Node ranking in labeled networks
Chamalee Wickrama Arachchi, Nikolaj Tatti
TL;DR
The paper addresses the problem of ranking nodes in labeled, weighted directed graphs by constructing an explainable hierarchy via a label tree that uses node labels to partition nodes. The quality of a hierarchy is measured by agony, with a formal definition $q=\sum_{e\in E} w(e)p$ and $p=\max(0,d+1)$ where $d=r(u)-r(v)$, and leaves of the tree correspond to ranks; the goal, L-agony, seeks a tree with at most $k$ leaves minimizing $q$. The authors prove NP-hardness and inapproximability for this problem and propose a greedy divide-and-conquer algorithm that builds the label tree by iteratively selecting the best splits and updating counters to efficiently compute gains; a dynamic-programming pruning step enforces a user-specified leaf budget. Empirical evaluation on synthetic and real-world labeled networks shows the method can recover ground-truth or near-ground-truth hierarchies, produce interpretable hierarchies, and scale to large graphs with tens of thousands of nodes and edges.
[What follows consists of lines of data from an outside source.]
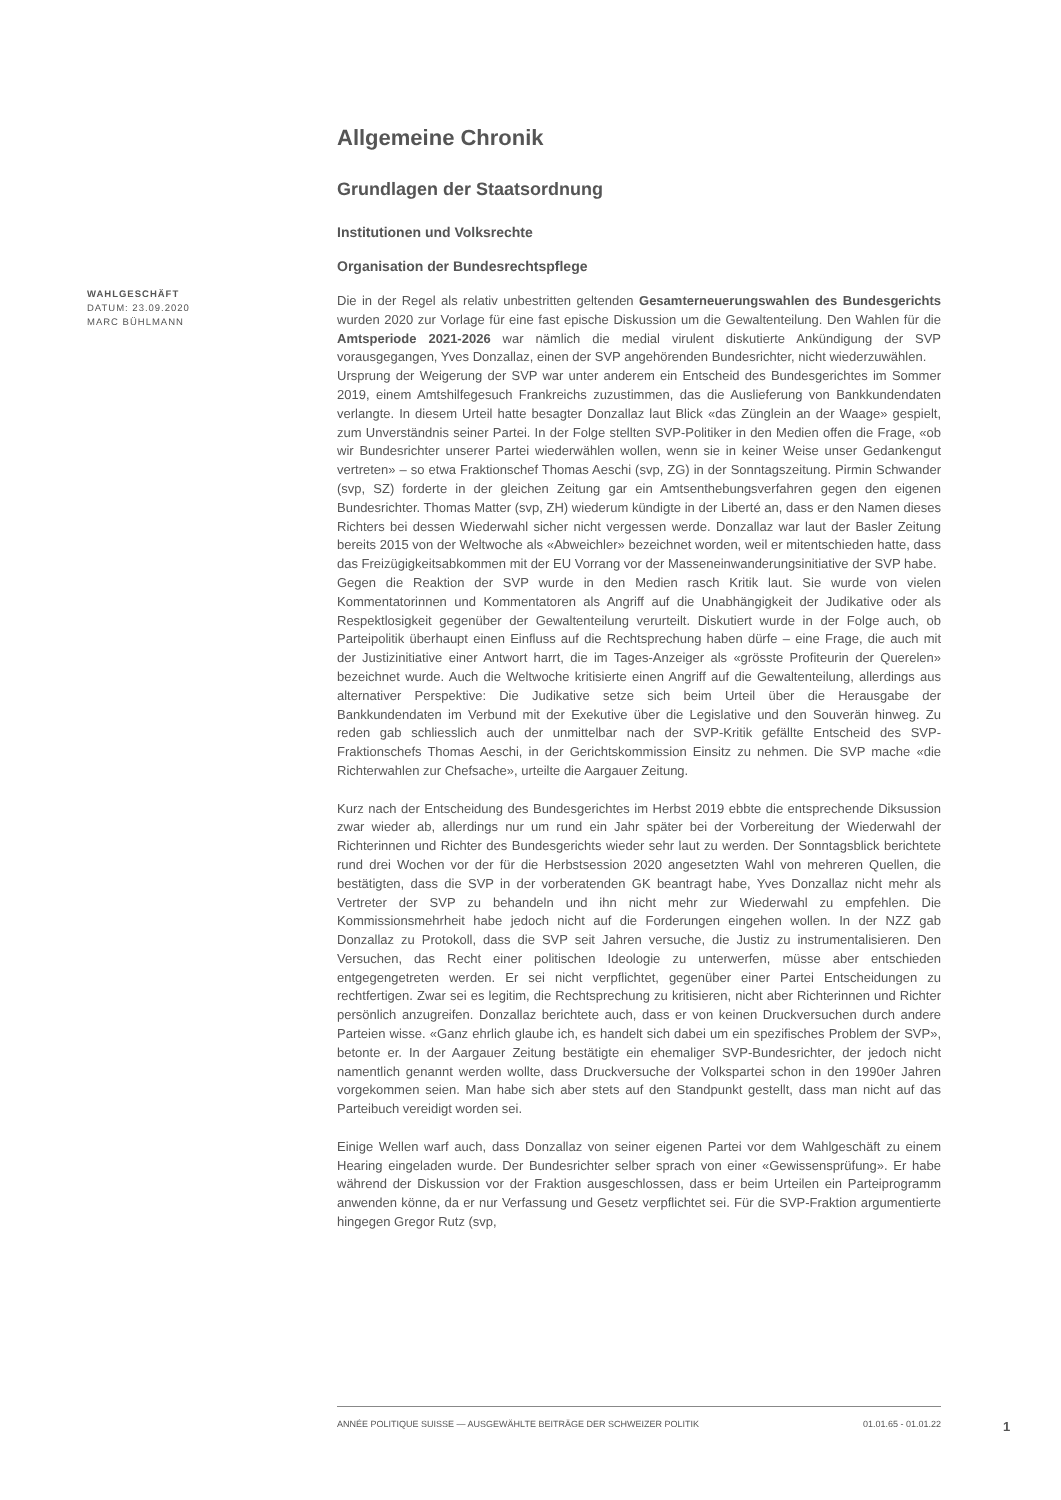WAHLGESCHÄFT
DATUM: 23.09.2020
MARC BÜHLMANN
Allgemeine Chronik
Grundlagen der Staatsordnung
Institutionen und Volksrechte
Organisation der Bundesrechtspflege
Die in der Regel als relativ unbestritten geltenden Gesamterneuerungswahlen des Bundesgerichts wurden 2020 zur Vorlage für eine fast epische Diskussion um die Gewaltenteilung. Den Wahlen für die Amtsperiode 2021-2026 war nämlich die medial virulent diskutierte Ankündigung der SVP vorausgegangen, Yves Donzallaz, einen der SVP angehörenden Bundesrichter, nicht wiederzuwählen.
Ursprung der Weigerung der SVP war unter anderem ein Entscheid des Bundesgerichtes im Sommer 2019, einem Amtshilfegesuch Frankreichs zuzustimmen, das die Auslieferung von Bankkundendaten verlangte. In diesem Urteil hatte besagter Donzallaz laut Blick «das Zünglein an der Waage» gespielt, zum Unverständnis seiner Partei. In der Folge stellten SVP-Politiker in den Medien offen die Frage, «ob wir Bundesrichter unserer Partei wiederwählen wollen, wenn sie in keiner Weise unser Gedankengut vertreten» – so etwa Fraktionschef Thomas Aeschi (svp, ZG) in der Sonntagszeitung. Pirmin Schwander (svp, SZ) forderte in der gleichen Zeitung gar ein Amtsenthebungsverfahren gegen den eigenen Bundesrichter. Thomas Matter (svp, ZH) wiederum kündigte in der Liberté an, dass er den Namen dieses Richters bei dessen Wiederwahl sicher nicht vergessen werde. Donzallaz war laut der Basler Zeitung bereits 2015 von der Weltwoche als «Abweichler» bezeichnet worden, weil er mitentschieden hatte, dass das Freizügigkeitsabkommen mit der EU Vorrang vor der Masseneinwanderungsinitiative der SVP habe.
Gegen die Reaktion der SVP wurde in den Medien rasch Kritik laut. Sie wurde von vielen Kommentatorinnen und Kommentatoren als Angriff auf die Unabhängigkeit der Judikative oder als Respektlosigkeit gegenüber der Gewaltenteilung verurteilt. Diskutiert wurde in der Folge auch, ob Parteipolitik überhaupt einen Einfluss auf die Rechtsprechung haben dürfe – eine Frage, die auch mit der Justizinitiative einer Antwort harrt, die im Tages-Anzeiger als «grösste Profiteurin der Querelen» bezeichnet wurde. Auch die Weltwoche kritisierte einen Angriff auf die Gewaltenteilung, allerdings aus alternativer Perspektive: Die Judikative setze sich beim Urteil über die Herausgabe der Bankkundendaten im Verbund mit der Exekutive über die Legislative und den Souverän hinweg. Zu reden gab schliesslich auch der unmittelbar nach der SVP-Kritik gefällte Entscheid des SVP-Fraktionschefs Thomas Aeschi, in der Gerichtskommission Einsitz zu nehmen. Die SVP mache «die Richterwahlen zur Chefsache», urteilte die Aargauer Zeitung.
Kurz nach der Entscheidung des Bundesgerichtes im Herbst 2019 ebbte die entsprechende Diksussion zwar wieder ab, allerdings nur um rund ein Jahr später bei der Vorbereitung der Wiederwahl der Richterinnen und Richter des Bundesgerichts wieder sehr laut zu werden. Der Sonntagsblick berichtete rund drei Wochen vor der für die Herbstsession 2020 angesetzten Wahl von mehreren Quellen, die bestätigten, dass die SVP in der vorberatenden GK beantragt habe, Yves Donzallaz nicht mehr als Vertreter der SVP zu behandeln und ihn nicht mehr zur Wiederwahl zu empfehlen. Die Kommissionsmehrheit habe jedoch nicht auf die Forderungen eingehen wollen. In der NZZ gab Donzallaz zu Protokoll, dass die SVP seit Jahren versuche, die Justiz zu instrumentalisieren. Den Versuchen, das Recht einer politischen Ideologie zu unterwerfen, müsse aber entschieden entgegengetreten werden. Er sei nicht verpflichtet, gegenüber einer Partei Entscheidungen zu rechtfertigen. Zwar sei es legitim, die Rechtsprechung zu kritisieren, nicht aber Richterinnen und Richter persönlich anzugreifen. Donzallaz berichtete auch, dass er von keinen Druckversuchen durch andere Parteien wisse. «Ganz ehrlich glaube ich, es handelt sich dabei um ein spezifisches Problem der SVP», betonte er. In der Aargauer Zeitung bestätigte ein ehemaliger SVP-Bundesrichter, der jedoch nicht namentlich genannt werden wollte, dass Druckversuche der Volkspartei schon in den 1990er Jahren vorgekommen seien. Man habe sich aber stets auf den Standpunkt gestellt, dass man nicht auf das Parteibuch vereidigt worden sei.
Einige Wellen warf auch, dass Donzallaz von seiner eigenen Partei vor dem Wahlgeschäft zu einem Hearing eingeladen wurde. Der Bundesrichter selber sprach von einer «Gewissensprüfung». Er habe während der Diskussion vor der Fraktion ausgeschlossen, dass er beim Urteilen ein Parteiprogramm anwenden könne, da er nur Verfassung und Gesetz verpflichtet sei. Für die SVP-Fraktion argumentierte hingegen Gregor Rutz (svp,
ANNÉE POLITIQUE SUISSE — AUSGEWÄHLTE BEITRÄGE DER SCHWEIZER POLITIK 01.01.65 - 01.01.22
1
The work provides a practical approach to explainable hierarchical ranking in labeled networks and opens avenues for extending label-consistency constraints and robustness analyses.
Abstract
The entities in directed networks arising from real-world interactions are often naturally organized under some hierarchical structure. Given a directed, weighted, graph with edges and node labels, we introduce ranking problem where the obtained hierarchy should be described using node labels. Such method has the advantage to not only rank the nodes but also provide an explanation for such ranking. To this end, we define a binary tree called label tree, where each leaf represents a rank and each non-leaf contains a single label, which is then used to partition, and consequently, rank the nodes in the input graph. We measure the quality of trees using agony score, a penalty score that penalizes the edges from higher ranks to lower ranks based on the severity of the violation. We show that the problem is NP-hard, and even inapproximable if we limit the size of the label tree. Therefore, we resort to heuristics, and design a divide-and-conquer algorithm which runs in $\bigO{(n + m) \log n + \ell R}$, where $R$ is the number of node-label pairs in the given graph, $\ell$ is the number of nodes in the resulting label tree, and $n$ and $m$ denote the number of nodes and edges respectively. We also report an experimental study that shows that our algorithm can be applied to large networks, that it can find ground truth in synthetic datasets, and can produce explainable hierarchies in real-world datasets.